Mythologisch entspricht die »Grosse Mutter« dem grossen Kreislauf. Es ist das Tod - Wiedergeburt - Motiv, die ewige Rückkehr. Der »Himmels Vater« ist die Suche, die Reise von der Unberührtheit zur Erfahrung, von der Dunkelheit zum Licht, von der Heimat zum Horizont. Beide Zyklen müssen beachtet werden.

Anfang Dezember war ich für ein Seminar in einem kleinen Dorf im Oberallgäu. Beim Frühstück erzählte mir der Wirt der Pension von einem grossen Ereignis, das diesen Tag stattfinden würde. Ein junger Mann, Zimmermannsgeselle, kam von seiner Walz (die traditionelle Wanderschaft der Handwerksgesellen) nach Hause zurück. Das es so was noch gibt? - dachte ich und freute mich riesig zugleich.

Es stand sogar im Wochenblatt. Erinnerungen wurden wach, wie der junge 20-jährige Held, Andreas, vor 3½ Jahren seine Reise begann. Er hatte einige Auseinandersetzungen mit seinem Vater und wollte schliesslich nur noch weg. Seine Mutter hatte viel geweint, musste sie doch ihren Sohn loslassen.

Wenn Du auf diese Wanderschaft gehst, wird sie mindestens 3 Jahre und 1 Tag dauern. Du musst mindestens 50 km von zu Hause weg sein. Meist geht es durch ganz Europa. Für schlafen und reisen darfst du kein Geld ausgeben. Natürlich bist du ohne Mobiltelefon unterwegs. Du lebst von wenig Geld und nur von der Gastfreundschaft der Handwerker und ihrem Ehrenkodex. Du bist weg von der mütterlichen Wärme und natürlich wissen Deine Eltern nicht, wo Du Dich gerade aufhältst. Du wirst viel lernen, aber auch schlechte Erfahrungen machen. Winter können verdammt kalt sein. Wo findest Du Obdach, wenn es gießt wie aus Eimern? Kein Geld mehr in der Reisekasse, wo kommt das Essen her? Aber Du lernst auch, auf Dein Glück zu vertrauen. Nicht an allem zu verzweifeln. Das Leben so zu nehmen wie es kommt. Aus allem das Beste zu machen.

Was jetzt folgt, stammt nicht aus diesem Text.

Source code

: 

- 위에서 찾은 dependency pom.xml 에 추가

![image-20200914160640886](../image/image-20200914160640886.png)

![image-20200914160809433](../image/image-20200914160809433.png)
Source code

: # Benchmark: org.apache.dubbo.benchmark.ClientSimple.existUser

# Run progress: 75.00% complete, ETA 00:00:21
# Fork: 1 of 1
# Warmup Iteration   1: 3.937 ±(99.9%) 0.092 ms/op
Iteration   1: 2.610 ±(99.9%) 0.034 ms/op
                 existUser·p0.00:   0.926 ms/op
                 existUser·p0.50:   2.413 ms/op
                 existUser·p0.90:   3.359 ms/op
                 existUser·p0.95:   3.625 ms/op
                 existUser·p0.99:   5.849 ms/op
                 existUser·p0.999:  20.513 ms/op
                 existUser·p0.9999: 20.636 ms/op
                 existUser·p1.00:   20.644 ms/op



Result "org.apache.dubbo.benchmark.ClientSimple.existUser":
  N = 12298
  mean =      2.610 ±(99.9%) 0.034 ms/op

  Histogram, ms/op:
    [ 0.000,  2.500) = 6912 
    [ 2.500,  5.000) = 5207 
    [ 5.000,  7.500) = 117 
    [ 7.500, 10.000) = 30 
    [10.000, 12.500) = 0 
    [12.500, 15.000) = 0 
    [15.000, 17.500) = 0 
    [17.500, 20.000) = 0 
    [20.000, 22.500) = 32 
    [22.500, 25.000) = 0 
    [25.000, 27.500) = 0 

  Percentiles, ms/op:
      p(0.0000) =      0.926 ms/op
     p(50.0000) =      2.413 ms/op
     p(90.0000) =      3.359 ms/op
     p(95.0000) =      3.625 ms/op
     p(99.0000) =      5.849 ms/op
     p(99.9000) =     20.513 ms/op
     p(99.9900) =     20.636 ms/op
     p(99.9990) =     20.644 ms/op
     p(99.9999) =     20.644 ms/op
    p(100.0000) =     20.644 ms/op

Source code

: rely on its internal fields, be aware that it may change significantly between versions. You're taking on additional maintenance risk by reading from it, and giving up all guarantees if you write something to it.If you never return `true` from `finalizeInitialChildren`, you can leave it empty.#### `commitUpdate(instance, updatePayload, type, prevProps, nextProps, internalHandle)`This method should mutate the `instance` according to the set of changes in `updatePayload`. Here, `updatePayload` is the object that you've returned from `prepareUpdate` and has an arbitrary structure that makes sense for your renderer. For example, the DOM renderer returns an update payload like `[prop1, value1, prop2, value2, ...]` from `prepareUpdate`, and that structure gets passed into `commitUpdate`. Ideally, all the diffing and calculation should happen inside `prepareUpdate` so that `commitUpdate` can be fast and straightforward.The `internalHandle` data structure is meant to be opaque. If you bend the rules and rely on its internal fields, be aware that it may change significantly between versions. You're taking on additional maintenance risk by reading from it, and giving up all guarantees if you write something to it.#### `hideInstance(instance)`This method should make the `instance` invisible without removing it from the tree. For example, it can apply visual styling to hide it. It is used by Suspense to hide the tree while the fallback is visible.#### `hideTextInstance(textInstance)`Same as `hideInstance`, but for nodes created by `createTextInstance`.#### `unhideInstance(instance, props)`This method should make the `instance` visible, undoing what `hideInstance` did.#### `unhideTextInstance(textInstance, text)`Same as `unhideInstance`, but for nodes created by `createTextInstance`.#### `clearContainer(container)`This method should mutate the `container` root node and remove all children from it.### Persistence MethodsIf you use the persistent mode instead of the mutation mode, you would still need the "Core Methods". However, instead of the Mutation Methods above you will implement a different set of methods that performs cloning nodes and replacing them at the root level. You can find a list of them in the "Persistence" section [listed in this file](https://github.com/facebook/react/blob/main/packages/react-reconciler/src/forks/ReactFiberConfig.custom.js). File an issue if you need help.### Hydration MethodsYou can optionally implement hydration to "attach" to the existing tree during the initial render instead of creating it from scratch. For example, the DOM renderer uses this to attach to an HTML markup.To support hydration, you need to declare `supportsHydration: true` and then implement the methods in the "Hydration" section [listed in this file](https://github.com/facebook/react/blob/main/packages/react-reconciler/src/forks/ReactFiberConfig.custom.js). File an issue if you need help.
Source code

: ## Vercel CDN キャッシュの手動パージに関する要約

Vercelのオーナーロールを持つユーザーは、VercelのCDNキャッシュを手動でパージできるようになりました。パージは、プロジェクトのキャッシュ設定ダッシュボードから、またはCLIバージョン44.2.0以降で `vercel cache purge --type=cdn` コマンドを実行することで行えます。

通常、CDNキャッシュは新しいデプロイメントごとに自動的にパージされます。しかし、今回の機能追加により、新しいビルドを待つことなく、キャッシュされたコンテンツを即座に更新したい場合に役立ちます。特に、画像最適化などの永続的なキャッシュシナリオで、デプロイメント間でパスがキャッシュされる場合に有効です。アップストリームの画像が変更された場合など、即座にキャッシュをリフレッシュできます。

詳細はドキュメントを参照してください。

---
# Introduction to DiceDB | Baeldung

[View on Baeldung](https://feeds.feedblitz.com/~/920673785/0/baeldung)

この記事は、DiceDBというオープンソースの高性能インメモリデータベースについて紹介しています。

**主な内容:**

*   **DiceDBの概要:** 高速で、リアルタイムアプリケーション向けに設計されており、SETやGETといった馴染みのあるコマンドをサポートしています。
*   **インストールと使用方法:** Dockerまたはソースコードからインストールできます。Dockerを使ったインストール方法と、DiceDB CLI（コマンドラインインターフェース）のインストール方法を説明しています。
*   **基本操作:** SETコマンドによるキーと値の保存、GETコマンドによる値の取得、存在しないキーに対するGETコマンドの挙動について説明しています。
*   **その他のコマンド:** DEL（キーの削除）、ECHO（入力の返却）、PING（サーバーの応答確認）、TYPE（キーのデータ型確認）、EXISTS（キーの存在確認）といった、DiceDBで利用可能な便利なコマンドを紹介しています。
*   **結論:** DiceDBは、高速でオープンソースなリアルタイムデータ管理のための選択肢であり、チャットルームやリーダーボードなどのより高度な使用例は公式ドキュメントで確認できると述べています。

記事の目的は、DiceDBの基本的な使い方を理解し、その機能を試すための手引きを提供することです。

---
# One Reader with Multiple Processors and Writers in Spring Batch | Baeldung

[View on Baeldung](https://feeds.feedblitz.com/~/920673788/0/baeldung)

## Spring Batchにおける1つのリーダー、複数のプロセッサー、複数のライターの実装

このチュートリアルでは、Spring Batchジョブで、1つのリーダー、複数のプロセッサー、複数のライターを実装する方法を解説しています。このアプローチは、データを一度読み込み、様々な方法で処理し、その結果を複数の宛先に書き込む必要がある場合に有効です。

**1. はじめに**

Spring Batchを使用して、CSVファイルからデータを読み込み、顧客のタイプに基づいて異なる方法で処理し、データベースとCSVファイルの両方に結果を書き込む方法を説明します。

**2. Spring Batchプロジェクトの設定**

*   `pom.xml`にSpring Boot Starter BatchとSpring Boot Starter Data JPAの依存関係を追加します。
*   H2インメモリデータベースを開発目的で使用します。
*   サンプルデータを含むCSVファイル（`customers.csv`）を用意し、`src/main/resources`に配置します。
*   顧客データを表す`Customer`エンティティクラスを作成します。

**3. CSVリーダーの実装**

Andy hatte das ganze Dorf hinter sich, wie er loszog. Vom »Gasthof zum Kapitel« in der Mitte des Dorfes wurde er mit einer Blasmusikkapelle bis zum Ortsausgangsschild begleitet. Dann musste er allein weiter, immer zu Fuss!

Heute nun kam er heim, ein erwachsener Mann, und wieder war die Kapelle und das Dorf da, wartete am Ortseingang, bis Andreas auftauchte, begleitet von anderen Gesellen auf Wanderschaft, und wieder setzte die Musik ein, das Dorf hiess ihn wieder Willkommen, gemeinsam ging es mit der Musik zum Bauernhof, wo die Mutter schon ein grosses Fest vorbereitet hatte.

Ist das nicht wunderbar? Meine Augen füllen sich mit Tränen vor Respekt gegenüber diesem Menschen. Andreas hatte den Mut, das Unbekannte zu erforschen und seine eigenen Stärken zu finden. Rituale sind in unserer Zeit so selten geworden, dabei sind sie so wichtig, unersetzlich, wenn z.B. ein Junge zum Mann oder auch ein Mädchen zur Frau werden will. Gerade für einen Jungen ist es nicht einfach, eine gesunde Trennung vom Band mit der Mutter zu erreichen. Deswegen verhalten sich viele Männer noch heute wie Kinder, und ihre Partner üben häufig Mutterrollen aus. Aber der Junge muss diesen Schritt tun, wenn er Zugang zur männlichen Energie finden will, die Erfahrung machen möchte, dass er von dieser Energie getragen wird, in Berührung mit seiner eigenen Seele kommen will.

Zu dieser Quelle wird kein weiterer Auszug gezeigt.